→ EXERCISE PROMPT:
Please read the records below and return each line holding the string "lung".

********

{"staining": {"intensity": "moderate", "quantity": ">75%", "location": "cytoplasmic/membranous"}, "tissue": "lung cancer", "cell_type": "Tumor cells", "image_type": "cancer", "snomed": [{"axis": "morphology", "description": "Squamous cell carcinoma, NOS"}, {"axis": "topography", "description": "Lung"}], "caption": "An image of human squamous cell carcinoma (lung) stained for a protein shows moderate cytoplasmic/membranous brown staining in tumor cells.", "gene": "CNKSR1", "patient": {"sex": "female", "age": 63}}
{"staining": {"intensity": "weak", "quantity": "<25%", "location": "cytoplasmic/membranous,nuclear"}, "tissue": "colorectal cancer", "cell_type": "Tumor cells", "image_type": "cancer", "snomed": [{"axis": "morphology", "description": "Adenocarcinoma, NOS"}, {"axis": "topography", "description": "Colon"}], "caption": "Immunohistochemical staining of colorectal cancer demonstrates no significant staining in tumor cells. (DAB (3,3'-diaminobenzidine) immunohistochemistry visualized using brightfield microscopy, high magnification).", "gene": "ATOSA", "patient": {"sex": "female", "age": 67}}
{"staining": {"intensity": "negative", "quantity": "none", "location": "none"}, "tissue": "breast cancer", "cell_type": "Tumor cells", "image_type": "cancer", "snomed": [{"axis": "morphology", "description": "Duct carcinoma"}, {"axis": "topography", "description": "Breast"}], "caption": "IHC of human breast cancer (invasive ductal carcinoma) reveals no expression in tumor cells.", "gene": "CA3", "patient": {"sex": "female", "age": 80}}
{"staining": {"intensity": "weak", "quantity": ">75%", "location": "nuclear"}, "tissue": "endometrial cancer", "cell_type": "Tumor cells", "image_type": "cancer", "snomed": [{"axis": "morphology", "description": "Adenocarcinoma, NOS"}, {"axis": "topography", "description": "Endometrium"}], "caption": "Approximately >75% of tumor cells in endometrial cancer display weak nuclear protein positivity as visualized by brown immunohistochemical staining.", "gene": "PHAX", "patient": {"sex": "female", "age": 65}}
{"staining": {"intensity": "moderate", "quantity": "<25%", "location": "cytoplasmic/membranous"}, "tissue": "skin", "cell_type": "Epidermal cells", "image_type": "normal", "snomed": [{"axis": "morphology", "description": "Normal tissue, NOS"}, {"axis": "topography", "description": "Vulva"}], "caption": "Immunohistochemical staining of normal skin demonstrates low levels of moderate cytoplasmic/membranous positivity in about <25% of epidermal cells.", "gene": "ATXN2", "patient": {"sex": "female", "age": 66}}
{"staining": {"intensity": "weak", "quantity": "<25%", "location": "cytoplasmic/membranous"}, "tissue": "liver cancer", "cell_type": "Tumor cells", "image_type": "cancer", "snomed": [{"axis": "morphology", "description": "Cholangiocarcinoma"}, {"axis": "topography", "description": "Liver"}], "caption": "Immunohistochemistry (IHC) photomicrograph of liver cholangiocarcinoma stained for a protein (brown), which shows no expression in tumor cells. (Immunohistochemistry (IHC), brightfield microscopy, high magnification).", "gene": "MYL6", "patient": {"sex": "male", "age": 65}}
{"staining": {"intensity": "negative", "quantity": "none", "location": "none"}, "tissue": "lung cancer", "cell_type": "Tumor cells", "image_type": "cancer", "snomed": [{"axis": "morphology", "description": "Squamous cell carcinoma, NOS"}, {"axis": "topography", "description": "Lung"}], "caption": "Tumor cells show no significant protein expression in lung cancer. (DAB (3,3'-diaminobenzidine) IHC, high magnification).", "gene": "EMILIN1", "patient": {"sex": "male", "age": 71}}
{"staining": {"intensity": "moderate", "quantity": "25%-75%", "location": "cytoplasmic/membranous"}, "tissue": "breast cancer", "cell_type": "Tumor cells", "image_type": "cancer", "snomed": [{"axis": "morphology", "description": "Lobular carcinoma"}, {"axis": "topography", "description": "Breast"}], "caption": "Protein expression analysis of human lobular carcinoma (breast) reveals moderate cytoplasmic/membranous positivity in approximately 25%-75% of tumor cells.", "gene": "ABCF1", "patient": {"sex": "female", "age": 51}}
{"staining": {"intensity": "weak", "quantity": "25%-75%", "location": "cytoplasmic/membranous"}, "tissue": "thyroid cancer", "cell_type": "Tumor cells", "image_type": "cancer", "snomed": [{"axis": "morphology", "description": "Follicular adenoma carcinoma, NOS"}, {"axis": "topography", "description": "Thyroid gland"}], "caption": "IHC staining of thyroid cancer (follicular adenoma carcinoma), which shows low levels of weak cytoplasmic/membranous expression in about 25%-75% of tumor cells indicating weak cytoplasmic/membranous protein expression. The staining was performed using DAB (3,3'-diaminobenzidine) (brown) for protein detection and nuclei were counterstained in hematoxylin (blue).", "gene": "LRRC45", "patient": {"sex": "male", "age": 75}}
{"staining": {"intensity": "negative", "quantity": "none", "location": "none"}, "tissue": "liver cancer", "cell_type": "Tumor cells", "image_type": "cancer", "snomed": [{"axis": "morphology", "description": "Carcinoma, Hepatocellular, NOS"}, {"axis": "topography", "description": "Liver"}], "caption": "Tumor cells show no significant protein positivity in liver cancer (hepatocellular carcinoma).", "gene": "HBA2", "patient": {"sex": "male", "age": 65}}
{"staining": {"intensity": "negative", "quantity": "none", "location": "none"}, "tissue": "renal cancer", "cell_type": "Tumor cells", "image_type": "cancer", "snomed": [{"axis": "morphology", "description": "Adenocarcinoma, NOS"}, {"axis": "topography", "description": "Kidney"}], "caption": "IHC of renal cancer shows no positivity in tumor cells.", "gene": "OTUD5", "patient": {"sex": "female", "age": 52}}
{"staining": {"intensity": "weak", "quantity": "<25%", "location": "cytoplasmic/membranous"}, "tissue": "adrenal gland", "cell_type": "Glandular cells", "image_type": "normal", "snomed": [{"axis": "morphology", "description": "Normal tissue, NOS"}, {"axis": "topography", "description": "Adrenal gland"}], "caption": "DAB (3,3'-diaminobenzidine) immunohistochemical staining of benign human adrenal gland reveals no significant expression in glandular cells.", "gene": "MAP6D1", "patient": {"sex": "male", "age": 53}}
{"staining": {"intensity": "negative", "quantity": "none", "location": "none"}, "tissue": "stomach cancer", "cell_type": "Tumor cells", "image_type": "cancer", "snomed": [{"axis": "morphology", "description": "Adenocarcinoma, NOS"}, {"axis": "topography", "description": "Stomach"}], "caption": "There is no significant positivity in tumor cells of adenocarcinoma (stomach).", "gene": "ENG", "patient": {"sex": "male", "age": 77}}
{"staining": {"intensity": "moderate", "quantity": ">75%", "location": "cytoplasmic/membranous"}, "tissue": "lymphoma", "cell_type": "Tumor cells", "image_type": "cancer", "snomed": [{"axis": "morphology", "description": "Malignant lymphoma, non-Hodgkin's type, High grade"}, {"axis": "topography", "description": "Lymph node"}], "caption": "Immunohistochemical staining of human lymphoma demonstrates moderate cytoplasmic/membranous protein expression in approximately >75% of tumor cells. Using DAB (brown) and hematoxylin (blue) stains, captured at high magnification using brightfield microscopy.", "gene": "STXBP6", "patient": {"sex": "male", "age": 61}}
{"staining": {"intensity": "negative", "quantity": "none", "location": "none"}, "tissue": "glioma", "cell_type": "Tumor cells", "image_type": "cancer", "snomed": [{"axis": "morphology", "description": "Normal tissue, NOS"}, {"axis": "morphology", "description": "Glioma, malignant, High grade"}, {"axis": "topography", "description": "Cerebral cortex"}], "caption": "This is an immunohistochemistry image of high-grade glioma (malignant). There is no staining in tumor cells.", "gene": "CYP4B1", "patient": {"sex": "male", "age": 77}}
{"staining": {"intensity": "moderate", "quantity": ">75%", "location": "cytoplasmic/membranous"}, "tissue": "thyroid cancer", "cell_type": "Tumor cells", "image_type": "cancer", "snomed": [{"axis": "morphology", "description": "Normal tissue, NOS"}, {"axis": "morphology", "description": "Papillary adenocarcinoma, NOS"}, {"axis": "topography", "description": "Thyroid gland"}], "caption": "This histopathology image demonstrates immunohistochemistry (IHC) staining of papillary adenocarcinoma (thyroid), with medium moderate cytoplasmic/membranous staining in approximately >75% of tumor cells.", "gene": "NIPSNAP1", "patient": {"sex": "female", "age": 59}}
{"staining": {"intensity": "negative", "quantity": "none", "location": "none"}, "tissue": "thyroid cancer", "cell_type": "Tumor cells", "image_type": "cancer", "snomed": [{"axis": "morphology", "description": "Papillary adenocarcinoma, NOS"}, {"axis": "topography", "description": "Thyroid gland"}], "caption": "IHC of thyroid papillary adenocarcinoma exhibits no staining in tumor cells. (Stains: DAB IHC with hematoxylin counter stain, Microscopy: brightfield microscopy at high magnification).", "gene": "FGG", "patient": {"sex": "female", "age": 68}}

********

→ OUTPUT BELOW:
{"staining": {"intensity": "moderate", "quantity": ">75%", "location": "cytoplasmic/membranous"}, "tissue": "lung cancer", "cell_type": "Tumor cells", "image_type": "cancer", "snomed": [{"axis": "morphology", "description": "Squamous cell carcinoma, NOS"}, {"axis": "topography", "description": "Lung"}], "caption": "An image of human squamous cell carcinoma (lung) stained for a protein shows moderate cytoplasmic/membranous brown staining in tumor cells.", "gene": "CNKSR1", "patient": {"sex": "female", "age": 63}}
{"staining": {"intensity": "negative", "quantity": "none", "location": "none"}, "tissue": "lung cancer", "cell_type": "Tumor cells", "image_type": "cancer", "snomed": [{"axis": "morphology", "description": "Squamous cell carcinoma, NOS"}, {"axis": "topography", "description": "Lung"}], "caption": "Tumor cells show no significant protein expression in lung cancer. (DAB (3,3'-diaminobenzidine) IHC, high magnification).", "gene": "EMILIN1", "patient": {"sex": "male", "age": 71}}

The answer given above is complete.